Marty's mom was supposed to come down from Rochester with some of my stuff, stuff that I had left at Marty's when I moved. It was strange because she was late, and that was so unlike her. She was the very definition of meticulously prompt. My mother knew something must be wrong, her motherly intuition told her so, but she thought maybe Cathie(Marty's mom) had been in a car accident on the way.

We were all sitting in the living room waiting for her to arrive when the phone rang. My mom picked up the phone, which is a very rare occurence, because even on Saturdays we screen our calls. I can't remember much of what happened but I can vaguely remember her saying hello and listing off the people in the room: my mom, my dad and I think two of my four siblings.

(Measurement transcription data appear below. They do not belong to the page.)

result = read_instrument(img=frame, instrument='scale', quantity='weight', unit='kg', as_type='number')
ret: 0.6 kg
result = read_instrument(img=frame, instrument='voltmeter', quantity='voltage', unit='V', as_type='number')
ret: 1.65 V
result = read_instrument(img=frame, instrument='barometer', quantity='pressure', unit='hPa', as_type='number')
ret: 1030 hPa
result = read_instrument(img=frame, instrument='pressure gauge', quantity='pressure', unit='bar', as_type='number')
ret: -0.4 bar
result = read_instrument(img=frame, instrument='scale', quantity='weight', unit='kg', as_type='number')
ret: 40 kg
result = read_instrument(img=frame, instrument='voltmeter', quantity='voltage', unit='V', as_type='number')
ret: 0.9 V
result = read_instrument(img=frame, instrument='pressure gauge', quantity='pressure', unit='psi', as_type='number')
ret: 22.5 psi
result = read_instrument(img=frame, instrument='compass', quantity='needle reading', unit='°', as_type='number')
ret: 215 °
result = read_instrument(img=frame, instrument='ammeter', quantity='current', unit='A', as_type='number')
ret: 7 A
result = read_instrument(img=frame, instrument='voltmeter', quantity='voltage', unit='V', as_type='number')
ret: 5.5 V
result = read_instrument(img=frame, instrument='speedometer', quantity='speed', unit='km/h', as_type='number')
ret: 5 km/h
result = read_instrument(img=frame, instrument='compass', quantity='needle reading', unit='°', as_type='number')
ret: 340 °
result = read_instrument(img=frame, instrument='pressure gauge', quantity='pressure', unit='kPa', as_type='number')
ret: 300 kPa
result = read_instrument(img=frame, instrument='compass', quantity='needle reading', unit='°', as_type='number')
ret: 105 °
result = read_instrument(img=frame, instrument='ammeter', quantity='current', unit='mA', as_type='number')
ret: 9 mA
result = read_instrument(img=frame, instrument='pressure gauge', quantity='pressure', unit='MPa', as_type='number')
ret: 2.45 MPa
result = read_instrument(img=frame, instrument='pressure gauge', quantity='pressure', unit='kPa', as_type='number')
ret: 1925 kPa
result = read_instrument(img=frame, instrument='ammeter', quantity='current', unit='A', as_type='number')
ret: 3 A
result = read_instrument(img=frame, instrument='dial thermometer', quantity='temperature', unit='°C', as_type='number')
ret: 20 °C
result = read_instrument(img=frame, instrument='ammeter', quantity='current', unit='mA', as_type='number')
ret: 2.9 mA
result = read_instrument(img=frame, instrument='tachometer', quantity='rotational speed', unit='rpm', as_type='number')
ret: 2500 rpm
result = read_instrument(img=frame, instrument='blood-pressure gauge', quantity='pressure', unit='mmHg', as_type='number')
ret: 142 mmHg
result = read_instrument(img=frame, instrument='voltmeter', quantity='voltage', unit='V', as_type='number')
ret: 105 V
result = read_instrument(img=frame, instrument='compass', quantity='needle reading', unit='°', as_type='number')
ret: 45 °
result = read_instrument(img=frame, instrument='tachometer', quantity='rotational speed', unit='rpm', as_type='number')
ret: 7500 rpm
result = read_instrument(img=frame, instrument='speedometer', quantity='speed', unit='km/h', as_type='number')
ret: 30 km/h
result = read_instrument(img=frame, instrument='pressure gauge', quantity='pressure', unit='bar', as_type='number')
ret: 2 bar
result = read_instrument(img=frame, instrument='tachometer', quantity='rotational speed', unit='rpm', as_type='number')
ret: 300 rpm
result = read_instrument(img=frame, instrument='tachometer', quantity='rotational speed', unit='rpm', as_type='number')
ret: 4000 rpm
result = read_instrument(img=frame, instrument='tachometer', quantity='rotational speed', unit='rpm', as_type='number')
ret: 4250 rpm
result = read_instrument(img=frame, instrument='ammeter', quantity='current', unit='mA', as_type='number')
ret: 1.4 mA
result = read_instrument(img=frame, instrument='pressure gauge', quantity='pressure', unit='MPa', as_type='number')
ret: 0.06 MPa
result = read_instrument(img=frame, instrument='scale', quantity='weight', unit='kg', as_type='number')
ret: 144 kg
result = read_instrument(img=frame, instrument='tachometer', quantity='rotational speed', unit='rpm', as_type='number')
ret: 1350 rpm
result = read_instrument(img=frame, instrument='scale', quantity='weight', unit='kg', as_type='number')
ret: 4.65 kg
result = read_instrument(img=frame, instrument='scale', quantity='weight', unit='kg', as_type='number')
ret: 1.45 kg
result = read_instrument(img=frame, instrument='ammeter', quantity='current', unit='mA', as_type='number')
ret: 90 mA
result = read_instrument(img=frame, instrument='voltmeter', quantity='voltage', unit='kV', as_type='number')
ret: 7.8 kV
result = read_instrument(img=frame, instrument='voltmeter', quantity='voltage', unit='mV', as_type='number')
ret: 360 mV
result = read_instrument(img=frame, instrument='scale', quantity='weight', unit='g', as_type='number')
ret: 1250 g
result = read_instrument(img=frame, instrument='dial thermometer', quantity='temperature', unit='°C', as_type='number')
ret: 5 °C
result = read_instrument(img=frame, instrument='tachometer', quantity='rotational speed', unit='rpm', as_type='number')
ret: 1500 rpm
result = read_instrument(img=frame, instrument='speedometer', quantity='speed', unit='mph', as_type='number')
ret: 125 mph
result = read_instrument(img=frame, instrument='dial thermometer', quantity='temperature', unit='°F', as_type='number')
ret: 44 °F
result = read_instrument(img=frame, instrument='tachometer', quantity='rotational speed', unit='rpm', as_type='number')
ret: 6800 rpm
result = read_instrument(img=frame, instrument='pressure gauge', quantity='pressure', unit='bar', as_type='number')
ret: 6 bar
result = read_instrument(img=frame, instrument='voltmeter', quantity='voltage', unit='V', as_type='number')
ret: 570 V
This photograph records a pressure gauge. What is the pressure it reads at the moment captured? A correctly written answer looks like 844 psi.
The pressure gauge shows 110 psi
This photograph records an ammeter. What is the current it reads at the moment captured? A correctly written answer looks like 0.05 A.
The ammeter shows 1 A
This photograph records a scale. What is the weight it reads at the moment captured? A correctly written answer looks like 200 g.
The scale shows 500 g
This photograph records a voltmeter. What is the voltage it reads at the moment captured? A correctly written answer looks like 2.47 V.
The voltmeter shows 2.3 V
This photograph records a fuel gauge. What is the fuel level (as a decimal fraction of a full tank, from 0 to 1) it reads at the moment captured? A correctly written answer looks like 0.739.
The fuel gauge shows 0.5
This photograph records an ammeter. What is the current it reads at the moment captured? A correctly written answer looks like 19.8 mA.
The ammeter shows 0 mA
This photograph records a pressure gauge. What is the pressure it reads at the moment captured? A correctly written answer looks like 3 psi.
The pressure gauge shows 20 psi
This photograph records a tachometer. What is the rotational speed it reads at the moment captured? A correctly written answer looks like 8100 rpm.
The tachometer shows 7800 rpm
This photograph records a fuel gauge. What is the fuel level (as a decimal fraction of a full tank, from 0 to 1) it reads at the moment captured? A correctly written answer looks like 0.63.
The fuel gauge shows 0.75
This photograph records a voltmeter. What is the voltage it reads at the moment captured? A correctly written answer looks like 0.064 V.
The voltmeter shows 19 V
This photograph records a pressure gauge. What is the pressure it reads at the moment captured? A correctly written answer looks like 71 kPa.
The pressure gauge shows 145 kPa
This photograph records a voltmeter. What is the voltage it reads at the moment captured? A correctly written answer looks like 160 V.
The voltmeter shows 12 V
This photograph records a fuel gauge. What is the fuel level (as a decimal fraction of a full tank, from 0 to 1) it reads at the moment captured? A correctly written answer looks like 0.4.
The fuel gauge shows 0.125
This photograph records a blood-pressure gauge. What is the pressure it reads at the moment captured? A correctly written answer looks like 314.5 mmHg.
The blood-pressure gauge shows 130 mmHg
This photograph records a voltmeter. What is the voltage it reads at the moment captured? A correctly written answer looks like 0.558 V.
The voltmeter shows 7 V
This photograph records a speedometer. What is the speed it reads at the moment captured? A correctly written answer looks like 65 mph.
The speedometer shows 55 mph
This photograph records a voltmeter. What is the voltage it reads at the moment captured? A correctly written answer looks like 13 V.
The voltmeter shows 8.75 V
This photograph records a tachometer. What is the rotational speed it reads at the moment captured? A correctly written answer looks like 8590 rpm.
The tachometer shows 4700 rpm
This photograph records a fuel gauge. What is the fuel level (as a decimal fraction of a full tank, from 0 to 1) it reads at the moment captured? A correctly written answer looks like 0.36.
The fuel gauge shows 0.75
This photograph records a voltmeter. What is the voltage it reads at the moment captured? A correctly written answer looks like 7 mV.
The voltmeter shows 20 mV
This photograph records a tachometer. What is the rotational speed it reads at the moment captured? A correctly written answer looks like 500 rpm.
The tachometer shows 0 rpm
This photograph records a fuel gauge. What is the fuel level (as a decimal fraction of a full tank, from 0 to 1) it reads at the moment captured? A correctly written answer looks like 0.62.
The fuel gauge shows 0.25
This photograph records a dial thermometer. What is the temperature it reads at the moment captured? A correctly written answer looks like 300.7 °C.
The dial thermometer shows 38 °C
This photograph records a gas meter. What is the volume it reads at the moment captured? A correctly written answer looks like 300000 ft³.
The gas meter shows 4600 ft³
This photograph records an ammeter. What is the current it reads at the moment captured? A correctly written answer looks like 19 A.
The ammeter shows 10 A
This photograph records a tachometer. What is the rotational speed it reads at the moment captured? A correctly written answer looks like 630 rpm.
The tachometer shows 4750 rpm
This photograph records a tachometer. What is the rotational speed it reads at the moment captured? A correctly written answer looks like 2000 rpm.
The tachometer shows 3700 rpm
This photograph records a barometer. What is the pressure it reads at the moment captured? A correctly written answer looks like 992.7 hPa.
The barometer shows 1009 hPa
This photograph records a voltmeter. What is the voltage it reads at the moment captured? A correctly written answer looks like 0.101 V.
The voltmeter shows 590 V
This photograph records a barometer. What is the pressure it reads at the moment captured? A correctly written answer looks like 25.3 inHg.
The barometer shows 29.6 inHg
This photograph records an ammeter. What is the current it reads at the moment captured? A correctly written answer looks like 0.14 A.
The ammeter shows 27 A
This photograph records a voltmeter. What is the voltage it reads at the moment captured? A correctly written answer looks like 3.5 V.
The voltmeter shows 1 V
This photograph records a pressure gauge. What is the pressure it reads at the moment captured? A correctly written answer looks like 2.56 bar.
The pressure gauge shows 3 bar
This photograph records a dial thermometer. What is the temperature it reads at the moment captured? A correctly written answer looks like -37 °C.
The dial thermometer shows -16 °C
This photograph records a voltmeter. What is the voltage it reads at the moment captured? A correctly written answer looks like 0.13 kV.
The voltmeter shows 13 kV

The next thing I remember is her handing the phone to me and being told that Marty had killed himself and his mother had found him dead in his apartment that morning.

It seems odd that I can't remember any particular detail, not one word that was spoken. I remember thinking, well shit, I better start crying 'cause Marty's dead. And I think I sort of forced myself to shed a few tears but they didn't come naturally. In fact all the tears that I would shed over Marty for the next year and a half would be unnatural and forced.

For months I walked through life in a state of numbness. I couldn't feel sadness, pain, grief or joy. It was the strangest feeling. The only way that I could describe how I felt to anyone was that I felt when Marty died a part of me died, the part that I loved most. The things that I used to enjoy I no longer enjoyed because it was he who showed me the joy they could bring and without him it was gone. I thought that I was half a person without him, and the half that was missing had all the good parts.

It has taken me two years of not living to finally understand my mistake. I was sitting on the porch today thinking about all the mistakes I have made in the last year or so when I asked Marty to give me the strength to make it through these tough times. And the answer that came back to me is,
I have always been here, I am in you.
And that is when I came to understand what death means, Marty's in particular.